For most of us, and for many pastors in many traditions, the cost may not be so high.

But here’s the thing: if there is no cost at all, it is not discipleship.

Throughout my forty years as a reporter, editor, layperson, and guilty bystander in church circles, I’ve observed many disciples who paid large and small prices for their discipleship.

Over the years I’ve known more than one pastor fired from his or her congregation for taking pastoral or diaconal stands they believed to be right:

For preaching against what they believed to be this nation’s immoral war in Vietnam;

For removing the U.S. flag from the church sanctuary on the grounds that God is the God of all nations and all peoples;

For participating in Civil Rights marches;

For presiding over the marriage vows of same-sex couples;

For preaching against the ownership of powerful assault rifles.

I’ve known married women pastors who have been dismissed from their congregations for getting pregnant, or for requesting a one-month leave to recuperate from a mastectomy. 

Today, in our hypertense environment, the moral questions we face cause many of us to ask whether we dare risk the cost of discipleship. Do we dare declare unequivocally:

That war and violence are always sin;

That Black Lives Matter; 

That Islam is a religion of peace;

That no person is illegal;

That no religious views should be forced upon anyone;

That everyone is entitled to express their sexuality in their own way without social prejudice or government imposition. 

That God is love;

And the greatest commandment is always to love one another as we love ourselves.

Two millennia ago, the first Christians established the role of deacon to reach out to all persons to assure they are sheltered, fed, cared for when disabled or ill, protected from prejudice or hatred, and treated with love, fairness, and justice. 

This is a role we all share.

Deacon Stephen reminds us that it is not a role to be taken lightly and that it may come with costs.

But it is a role we must assume with faith in God’s grace; 

Because God’s work requires all our hands.

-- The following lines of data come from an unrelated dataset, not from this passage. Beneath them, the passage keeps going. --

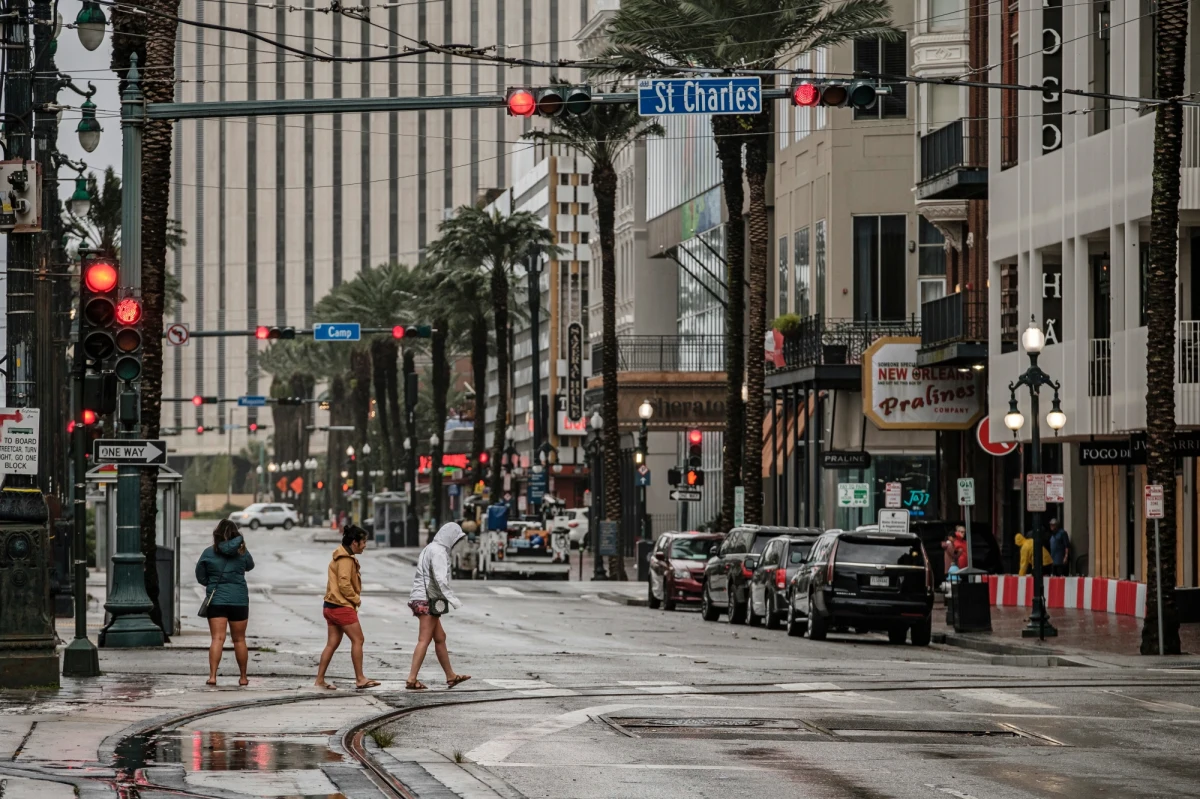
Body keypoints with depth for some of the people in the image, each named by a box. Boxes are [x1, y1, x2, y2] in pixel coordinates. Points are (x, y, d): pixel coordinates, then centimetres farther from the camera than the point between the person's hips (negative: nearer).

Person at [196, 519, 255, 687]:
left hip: (216, 601, -1)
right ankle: (243, 677, 20)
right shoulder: (242, 553, -3)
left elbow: (200, 577, 1)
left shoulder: (208, 553, -5)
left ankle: (212, 675, -17)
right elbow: (250, 566, 17)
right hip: (239, 600, 1)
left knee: (217, 639, -4)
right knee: (239, 640, 11)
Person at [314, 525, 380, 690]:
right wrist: (357, 599, -8)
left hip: (332, 606, 10)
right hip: (343, 607, -10)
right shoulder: (346, 559, -15)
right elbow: (344, 584, -21)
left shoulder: (341, 557, 18)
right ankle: (360, 679, 0)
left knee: (332, 643, 9)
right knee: (357, 640, -3)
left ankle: (319, 680, 8)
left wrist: (355, 599, 10)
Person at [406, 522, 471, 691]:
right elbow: (440, 579, -24)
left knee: (440, 637, 15)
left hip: (421, 599, 11)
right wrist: (452, 599, -27)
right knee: (424, 640, -11)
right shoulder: (439, 552, -13)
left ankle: (451, 676, 22)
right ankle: (412, 679, -15)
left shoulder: (430, 549, 19)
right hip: (427, 600, -11)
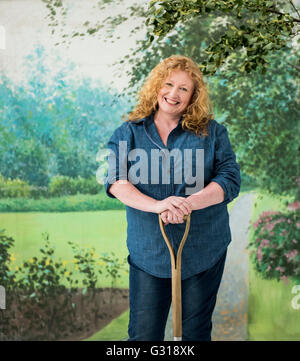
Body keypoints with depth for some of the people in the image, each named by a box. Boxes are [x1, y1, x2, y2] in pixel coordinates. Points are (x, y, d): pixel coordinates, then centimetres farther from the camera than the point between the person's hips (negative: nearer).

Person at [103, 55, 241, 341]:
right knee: (143, 334, 5)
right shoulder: (128, 132, 4)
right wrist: (156, 205, -26)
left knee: (196, 333, 12)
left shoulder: (212, 132, 3)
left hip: (203, 251, 0)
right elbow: (115, 181, -8)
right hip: (148, 251, 0)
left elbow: (230, 179, -5)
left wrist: (188, 203, -21)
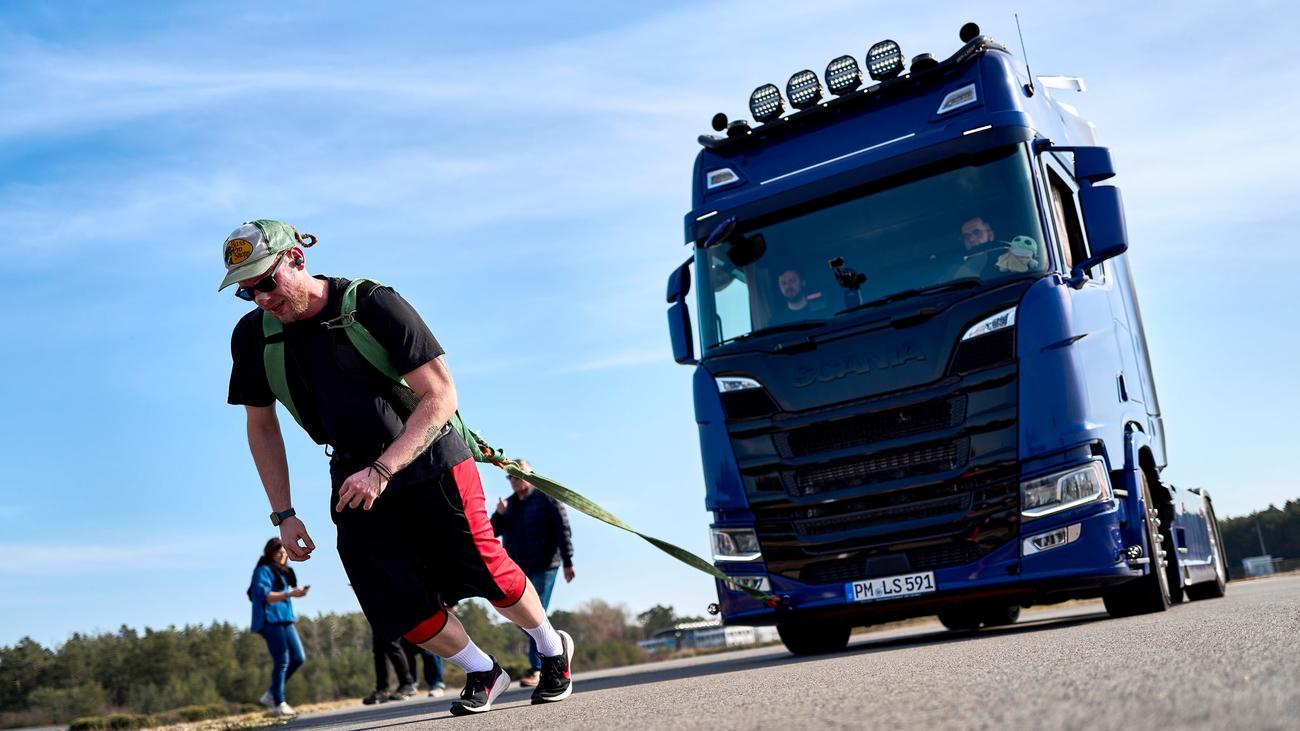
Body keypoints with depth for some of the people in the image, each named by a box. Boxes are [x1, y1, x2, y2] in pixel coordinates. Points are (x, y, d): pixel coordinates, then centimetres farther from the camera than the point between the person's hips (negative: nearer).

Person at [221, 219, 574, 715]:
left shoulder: (372, 304, -20)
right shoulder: (252, 336, -5)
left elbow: (440, 398, -21)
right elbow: (261, 425, 9)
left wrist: (382, 471, -29)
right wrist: (283, 514, 4)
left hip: (429, 462, -4)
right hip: (355, 479, 4)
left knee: (489, 577, -1)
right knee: (400, 608, -5)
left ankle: (553, 649, 28)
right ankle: (483, 673, 20)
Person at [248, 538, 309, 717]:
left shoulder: (282, 571, 22)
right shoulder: (264, 570, -6)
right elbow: (264, 595, -18)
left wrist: (295, 593, 13)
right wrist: (289, 594, -24)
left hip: (285, 620, 9)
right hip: (271, 621, -9)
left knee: (298, 658, 4)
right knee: (281, 661, -9)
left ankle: (270, 695, 13)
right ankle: (278, 704, -2)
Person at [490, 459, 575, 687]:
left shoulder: (545, 498, -3)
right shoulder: (509, 504, 17)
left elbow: (563, 530, -7)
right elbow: (493, 532, 14)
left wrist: (567, 562, -12)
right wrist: (499, 515, -6)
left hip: (542, 567, -7)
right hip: (516, 569, 7)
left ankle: (537, 668, -7)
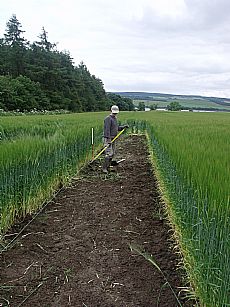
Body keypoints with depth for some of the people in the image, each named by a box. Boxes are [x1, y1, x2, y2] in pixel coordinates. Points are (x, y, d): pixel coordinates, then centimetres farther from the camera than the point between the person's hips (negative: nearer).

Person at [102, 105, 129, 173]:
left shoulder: (114, 119, 16)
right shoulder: (108, 119, -14)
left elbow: (117, 128, 26)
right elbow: (107, 130, -23)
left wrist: (124, 126, 11)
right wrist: (109, 139, -29)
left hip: (112, 139, 10)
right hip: (108, 139, -10)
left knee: (112, 154, 10)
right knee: (109, 153, -15)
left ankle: (107, 167, 17)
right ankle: (104, 168, -11)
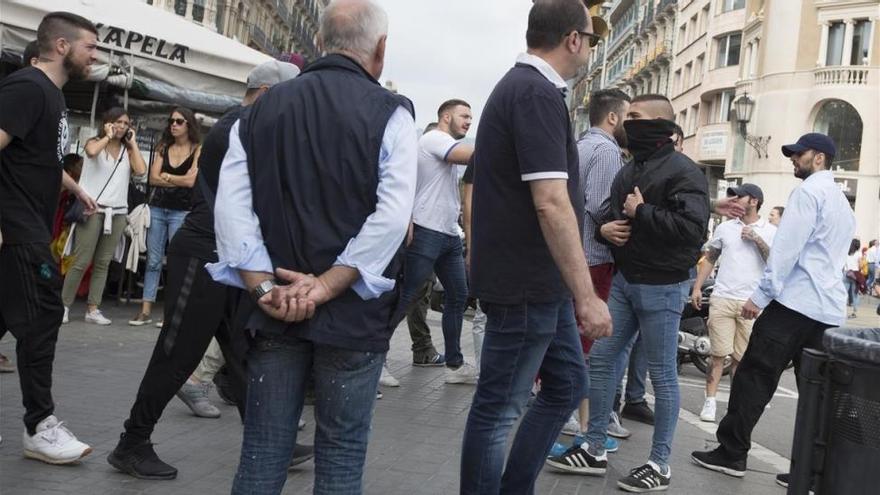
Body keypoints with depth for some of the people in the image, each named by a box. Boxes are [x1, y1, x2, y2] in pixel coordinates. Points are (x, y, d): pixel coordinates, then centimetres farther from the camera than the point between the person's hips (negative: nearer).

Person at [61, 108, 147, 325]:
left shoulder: (128, 150, 14)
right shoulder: (95, 142, 5)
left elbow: (141, 170, -5)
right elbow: (92, 152, -21)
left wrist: (133, 143, 3)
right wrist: (108, 136, -5)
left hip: (117, 212, 4)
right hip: (93, 209, -4)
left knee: (103, 263, 4)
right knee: (81, 262, -7)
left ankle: (93, 309, 7)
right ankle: (64, 305, 1)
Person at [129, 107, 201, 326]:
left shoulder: (198, 150, -2)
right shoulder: (164, 148, 11)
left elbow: (191, 180, -12)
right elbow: (153, 178, 2)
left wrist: (166, 176, -1)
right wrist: (179, 180, -7)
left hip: (181, 211, -4)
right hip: (157, 207, 4)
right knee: (153, 260, 5)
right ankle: (145, 310, 7)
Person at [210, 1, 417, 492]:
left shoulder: (263, 108, 6)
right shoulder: (390, 112, -5)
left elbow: (231, 205, -2)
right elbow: (392, 217, -17)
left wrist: (263, 287, -7)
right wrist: (325, 286, -14)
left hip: (274, 311, 3)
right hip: (352, 313, -3)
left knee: (263, 451, 11)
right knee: (341, 455, 8)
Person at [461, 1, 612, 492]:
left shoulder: (521, 85, 15)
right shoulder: (538, 93, -18)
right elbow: (550, 203, -25)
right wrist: (587, 295, -22)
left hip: (541, 283, 10)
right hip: (525, 286, -10)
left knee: (569, 385, 17)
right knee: (499, 409, 2)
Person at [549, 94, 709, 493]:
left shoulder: (683, 171, -12)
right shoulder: (628, 171, 15)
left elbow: (693, 228, -25)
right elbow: (611, 212, 26)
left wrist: (641, 212, -18)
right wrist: (605, 227, 2)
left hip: (662, 286, -8)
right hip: (624, 279, 9)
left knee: (662, 373, 1)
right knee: (600, 359, 8)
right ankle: (595, 450, 19)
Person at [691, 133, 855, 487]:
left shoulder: (808, 192, -6)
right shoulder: (843, 203, 22)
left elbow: (786, 249, -14)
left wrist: (761, 295, -12)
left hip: (795, 303, -9)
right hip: (830, 311, 9)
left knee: (753, 378, -3)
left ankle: (732, 453, 0)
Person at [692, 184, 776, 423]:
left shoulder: (770, 232, 5)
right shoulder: (724, 227, 12)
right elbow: (709, 259, 15)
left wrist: (757, 240, -11)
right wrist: (697, 287, 7)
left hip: (752, 303, -1)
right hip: (722, 299, 1)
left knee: (741, 358, 3)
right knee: (719, 354, -3)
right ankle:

We are marked with the cross of Christ forever; we are claimed, gathered, and sent for the sake of the world.

Whatever the cost.

1 comment:

  1. Mr. Jenks, you state: According to Luke, in his role as deacon, Stephen “full of grace and power, did great wonders and signs among the people.” Stephen had already stood out among the disciples as a man of God prior to his appointment as Deacon.
    It seems that Stephen was better equipped to serve as missionary, evangelist, and preacher than those who commissioned him as deacon. Acts 6:2 Then the twelve called the multitude of the disciples unto them, and said, It is not reason that we should leave the word of God, and serve tables. Except for Peter and John, there is little evidence of any of the other Apostles making their mark in the early Christian church. Somehow, I see Stephen as the man destined to spread the word. It is fitting, that after the Apostles and disciples placed him in a dead-end job, that the Lord would call him home, and immediately anoint another (Saul/Paul) to complete the job of spreading the word to the Gentile world.